It’s a scene as American as apple pie. Neighborhood children are playing together at a park. Then, as the sun starts to fade and their stomachs start to rumble, the children scatter and begin the journey back to their various homes for dinner and an evening of homework before bed.

But in the age of helicopter parenting, this is happening less and less.

Lenore Skenazy popularized this issue when she wrote about allowing her 9-year-old to ride the New York City subway by himself. Her child wanted to ride and navigate the subway alone, and after convincing his parents that he was capable of doing so, they allowed it.

The backlash was immediate. She was even dubbed the “worst mom in America” for “endangering” her child.

But her story brought even more disturbing stories into the public eye: cases of parents being investigated or prosecuted for simply allowing their kids to walk to school or play in the park by their house without direct parental supervision.
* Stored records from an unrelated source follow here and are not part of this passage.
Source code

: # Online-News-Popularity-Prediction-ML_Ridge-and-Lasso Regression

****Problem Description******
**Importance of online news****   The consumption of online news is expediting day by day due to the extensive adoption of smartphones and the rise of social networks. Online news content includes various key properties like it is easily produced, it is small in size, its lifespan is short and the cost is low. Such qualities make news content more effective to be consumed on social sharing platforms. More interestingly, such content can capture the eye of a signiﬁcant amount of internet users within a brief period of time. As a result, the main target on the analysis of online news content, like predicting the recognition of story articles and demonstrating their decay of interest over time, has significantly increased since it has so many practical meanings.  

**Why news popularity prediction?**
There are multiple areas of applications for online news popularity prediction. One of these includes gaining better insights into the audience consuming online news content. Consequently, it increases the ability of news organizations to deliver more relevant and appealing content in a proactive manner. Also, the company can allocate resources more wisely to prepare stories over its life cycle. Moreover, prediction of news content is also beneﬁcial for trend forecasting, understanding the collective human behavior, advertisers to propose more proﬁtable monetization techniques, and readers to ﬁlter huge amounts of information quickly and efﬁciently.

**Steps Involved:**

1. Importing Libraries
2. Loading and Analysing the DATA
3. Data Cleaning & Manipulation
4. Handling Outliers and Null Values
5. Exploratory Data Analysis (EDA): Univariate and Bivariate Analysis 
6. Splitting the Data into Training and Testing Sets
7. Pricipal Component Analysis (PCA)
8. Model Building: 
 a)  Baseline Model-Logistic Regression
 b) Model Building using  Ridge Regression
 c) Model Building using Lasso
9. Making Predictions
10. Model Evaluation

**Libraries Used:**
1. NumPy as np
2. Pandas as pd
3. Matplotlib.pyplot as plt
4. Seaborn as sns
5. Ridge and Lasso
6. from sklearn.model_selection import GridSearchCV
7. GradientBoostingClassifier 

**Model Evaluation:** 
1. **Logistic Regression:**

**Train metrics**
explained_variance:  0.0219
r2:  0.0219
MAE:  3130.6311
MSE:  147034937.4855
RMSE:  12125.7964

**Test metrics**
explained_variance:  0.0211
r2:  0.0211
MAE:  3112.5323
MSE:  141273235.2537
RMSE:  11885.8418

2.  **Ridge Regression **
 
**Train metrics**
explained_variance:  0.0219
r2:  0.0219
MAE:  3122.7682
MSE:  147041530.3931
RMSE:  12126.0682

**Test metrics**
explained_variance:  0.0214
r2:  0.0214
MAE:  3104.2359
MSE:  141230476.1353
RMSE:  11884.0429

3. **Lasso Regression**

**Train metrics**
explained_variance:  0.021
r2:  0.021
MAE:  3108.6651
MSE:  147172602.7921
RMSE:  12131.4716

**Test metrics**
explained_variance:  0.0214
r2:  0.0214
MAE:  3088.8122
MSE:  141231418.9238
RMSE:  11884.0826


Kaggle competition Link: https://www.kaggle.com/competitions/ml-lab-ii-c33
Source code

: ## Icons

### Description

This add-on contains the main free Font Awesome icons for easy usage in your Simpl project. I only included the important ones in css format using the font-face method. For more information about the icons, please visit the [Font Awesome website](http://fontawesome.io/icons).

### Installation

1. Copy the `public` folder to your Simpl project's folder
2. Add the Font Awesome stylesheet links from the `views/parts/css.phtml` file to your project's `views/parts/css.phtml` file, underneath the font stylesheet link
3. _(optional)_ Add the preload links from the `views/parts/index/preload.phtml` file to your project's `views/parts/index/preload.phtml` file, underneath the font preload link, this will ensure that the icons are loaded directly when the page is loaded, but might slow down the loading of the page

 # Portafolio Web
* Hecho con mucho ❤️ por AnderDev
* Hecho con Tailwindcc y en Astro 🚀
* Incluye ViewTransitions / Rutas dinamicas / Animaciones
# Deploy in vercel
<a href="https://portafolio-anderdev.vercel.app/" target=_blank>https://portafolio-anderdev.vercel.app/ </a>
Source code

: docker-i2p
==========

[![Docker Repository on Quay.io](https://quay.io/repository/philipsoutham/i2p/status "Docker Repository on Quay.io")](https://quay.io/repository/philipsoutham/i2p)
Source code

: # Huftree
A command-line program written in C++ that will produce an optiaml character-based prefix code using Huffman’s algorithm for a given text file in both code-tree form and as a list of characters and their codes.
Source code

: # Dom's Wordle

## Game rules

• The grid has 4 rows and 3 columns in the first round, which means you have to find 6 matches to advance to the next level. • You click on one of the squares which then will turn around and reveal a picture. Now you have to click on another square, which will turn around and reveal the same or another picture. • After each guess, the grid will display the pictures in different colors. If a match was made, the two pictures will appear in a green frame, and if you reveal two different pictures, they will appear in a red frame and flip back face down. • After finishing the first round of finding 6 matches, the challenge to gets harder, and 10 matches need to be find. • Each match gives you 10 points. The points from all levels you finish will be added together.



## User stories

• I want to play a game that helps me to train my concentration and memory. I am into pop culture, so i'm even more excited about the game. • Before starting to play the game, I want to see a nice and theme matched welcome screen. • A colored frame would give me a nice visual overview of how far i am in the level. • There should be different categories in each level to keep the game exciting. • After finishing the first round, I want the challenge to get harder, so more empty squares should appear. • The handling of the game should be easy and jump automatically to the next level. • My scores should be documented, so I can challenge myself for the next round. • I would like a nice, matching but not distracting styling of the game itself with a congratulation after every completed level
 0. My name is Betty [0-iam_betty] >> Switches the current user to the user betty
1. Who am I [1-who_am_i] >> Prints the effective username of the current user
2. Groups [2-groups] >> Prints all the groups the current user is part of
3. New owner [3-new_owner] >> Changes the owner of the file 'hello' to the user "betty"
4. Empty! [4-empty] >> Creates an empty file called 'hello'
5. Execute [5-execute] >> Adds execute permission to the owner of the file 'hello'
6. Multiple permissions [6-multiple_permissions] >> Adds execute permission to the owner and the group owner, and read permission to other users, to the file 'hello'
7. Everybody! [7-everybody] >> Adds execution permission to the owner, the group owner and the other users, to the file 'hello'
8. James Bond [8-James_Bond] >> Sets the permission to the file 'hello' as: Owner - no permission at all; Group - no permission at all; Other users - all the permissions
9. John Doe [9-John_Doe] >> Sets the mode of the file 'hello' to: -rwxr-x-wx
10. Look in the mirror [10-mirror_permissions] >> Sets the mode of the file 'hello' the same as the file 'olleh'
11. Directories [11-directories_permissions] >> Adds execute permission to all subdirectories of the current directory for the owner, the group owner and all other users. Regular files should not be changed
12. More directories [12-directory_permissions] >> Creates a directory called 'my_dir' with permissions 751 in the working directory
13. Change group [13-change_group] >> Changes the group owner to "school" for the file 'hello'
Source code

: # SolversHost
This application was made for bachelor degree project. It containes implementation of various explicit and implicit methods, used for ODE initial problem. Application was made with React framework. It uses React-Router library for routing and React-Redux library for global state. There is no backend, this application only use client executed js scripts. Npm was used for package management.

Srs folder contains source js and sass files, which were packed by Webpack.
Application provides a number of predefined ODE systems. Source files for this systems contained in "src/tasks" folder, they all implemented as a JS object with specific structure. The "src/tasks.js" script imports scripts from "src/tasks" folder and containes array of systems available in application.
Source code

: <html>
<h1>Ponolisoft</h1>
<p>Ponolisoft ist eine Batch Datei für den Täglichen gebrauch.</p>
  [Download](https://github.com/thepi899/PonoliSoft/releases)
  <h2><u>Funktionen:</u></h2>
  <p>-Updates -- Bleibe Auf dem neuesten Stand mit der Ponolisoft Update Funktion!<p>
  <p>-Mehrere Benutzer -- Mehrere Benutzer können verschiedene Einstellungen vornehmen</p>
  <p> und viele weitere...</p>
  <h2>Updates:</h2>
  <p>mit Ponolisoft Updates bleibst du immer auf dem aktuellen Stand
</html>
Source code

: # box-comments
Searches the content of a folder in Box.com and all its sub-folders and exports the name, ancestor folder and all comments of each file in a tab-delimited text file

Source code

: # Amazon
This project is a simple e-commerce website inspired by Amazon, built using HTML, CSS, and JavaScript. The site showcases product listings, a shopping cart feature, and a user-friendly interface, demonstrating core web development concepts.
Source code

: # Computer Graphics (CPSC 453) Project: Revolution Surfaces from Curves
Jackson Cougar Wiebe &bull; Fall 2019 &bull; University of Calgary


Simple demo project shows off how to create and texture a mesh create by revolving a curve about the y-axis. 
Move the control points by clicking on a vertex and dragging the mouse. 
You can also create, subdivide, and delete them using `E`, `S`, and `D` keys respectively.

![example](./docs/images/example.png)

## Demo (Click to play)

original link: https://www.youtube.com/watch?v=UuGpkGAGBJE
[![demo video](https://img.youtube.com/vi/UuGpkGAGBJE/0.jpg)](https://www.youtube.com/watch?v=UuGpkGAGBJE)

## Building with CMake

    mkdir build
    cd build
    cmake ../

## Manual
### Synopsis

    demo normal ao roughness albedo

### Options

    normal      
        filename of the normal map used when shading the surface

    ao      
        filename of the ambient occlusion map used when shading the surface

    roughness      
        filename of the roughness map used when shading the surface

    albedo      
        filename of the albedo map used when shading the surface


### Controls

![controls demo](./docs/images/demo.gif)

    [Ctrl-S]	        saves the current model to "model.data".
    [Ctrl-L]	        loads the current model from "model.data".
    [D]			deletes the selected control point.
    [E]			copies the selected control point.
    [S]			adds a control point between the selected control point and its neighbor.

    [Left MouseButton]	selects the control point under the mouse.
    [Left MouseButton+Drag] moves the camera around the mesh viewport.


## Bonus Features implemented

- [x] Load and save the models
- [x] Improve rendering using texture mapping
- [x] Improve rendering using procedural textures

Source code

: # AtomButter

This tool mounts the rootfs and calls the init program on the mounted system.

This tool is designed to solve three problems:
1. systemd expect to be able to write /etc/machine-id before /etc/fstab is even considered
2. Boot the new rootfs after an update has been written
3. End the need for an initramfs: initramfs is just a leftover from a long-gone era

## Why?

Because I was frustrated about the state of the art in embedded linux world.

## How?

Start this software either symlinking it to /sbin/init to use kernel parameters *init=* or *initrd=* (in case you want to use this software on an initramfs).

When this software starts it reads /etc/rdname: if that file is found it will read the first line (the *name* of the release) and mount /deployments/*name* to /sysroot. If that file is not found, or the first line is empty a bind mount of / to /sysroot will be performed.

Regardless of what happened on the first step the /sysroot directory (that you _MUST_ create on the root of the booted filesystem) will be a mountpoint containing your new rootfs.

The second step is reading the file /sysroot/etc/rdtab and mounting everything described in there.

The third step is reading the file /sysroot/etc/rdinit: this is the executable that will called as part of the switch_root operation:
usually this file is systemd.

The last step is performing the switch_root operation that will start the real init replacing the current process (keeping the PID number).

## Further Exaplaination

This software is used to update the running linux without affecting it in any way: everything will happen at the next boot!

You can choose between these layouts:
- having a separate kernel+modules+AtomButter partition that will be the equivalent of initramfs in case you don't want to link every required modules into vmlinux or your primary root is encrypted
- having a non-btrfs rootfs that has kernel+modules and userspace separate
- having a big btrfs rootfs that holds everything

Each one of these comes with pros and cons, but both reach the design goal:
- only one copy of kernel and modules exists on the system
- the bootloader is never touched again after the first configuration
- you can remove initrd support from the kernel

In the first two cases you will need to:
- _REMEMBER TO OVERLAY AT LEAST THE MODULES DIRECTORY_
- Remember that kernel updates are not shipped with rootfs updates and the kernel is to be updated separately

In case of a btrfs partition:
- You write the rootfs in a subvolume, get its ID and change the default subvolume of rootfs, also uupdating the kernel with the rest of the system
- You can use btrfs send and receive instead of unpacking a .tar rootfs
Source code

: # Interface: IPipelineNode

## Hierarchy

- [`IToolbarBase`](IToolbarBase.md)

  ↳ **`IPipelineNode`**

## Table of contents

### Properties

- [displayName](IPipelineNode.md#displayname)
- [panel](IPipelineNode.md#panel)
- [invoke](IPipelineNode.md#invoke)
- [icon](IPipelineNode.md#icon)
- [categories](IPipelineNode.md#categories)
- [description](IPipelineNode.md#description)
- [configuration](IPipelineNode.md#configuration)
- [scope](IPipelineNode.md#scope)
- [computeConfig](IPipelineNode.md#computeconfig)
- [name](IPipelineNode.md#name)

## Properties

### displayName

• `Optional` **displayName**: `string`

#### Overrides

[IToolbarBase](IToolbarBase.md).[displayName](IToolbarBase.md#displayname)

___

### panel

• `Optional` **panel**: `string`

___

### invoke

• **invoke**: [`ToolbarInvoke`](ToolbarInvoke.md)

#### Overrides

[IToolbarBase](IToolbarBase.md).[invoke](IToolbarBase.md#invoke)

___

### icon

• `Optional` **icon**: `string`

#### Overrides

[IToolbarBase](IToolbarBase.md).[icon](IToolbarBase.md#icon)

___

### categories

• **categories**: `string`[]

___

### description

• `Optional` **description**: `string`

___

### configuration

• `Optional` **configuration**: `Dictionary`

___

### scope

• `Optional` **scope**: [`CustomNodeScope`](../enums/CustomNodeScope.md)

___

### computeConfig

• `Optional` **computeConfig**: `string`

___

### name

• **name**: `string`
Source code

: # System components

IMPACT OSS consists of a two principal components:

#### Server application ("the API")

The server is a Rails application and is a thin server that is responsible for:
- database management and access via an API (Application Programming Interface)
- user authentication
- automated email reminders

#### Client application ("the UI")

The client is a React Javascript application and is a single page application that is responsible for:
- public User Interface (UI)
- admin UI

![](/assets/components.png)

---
What makes this concerning is that it’s these types of predictable, parent-free experiences that teach children to use their judgment and to develop problem-solving skills. They teach them the joy of play, physical activity, and how to entertain themselves. It socializes them and shows them how to compromise, empathize, and communicate with their peers.

And, maybe most importantly, these experiences show children they are capable of accomplishing things on their own.

These skills are essential in productive, self-sufficient adults, and the government should not be intimidating parents from deciding how best to cultivate them in their children.

This is why I pushed to include a “free-range” parenting amendment in the 2015 Every Student Succeeds Act. While I was unable to support the bill as a whole, the amendment to this K-12 education bill stated that parents should not be penalized for allowing their children to walk or bike themselves to school as long as they had their parent’s permission.

Just last month, the governor of my home state of Utah signed the state’s free-range parenting bill that expanded on that idea. The bill, the first of its kind in the nation, allows kids the freedom to be self-sufficient. This includes walking by themselves to school, playing outside unsupervised, or even sitting in a car by themselves while their parents run an errand.

Now, neither my amendment nor the legislature’s law gives parents carte blanche permission to neglect or endanger their children. Rather, the law encourages law enforcement to work on a case-by-case basis instead of equating lack of immediate supervision with endangerment.

The law does not set specific ages, but rather stresses that children need their parents’ permission and need to be mature enough to handle the activity in which they are engaged.

It is parents who are best suited to gauge what kind of experience a child is mature enough to handle. And it should be the child’s maturity and the activity involved, not government intimidation, that informs a parent’s decision.

Hopefully other states will follow Utah’s example and in a few years, parks, sidewalks, jungle gyms, and basketball courts will be full of more free-range kids from coast to coast.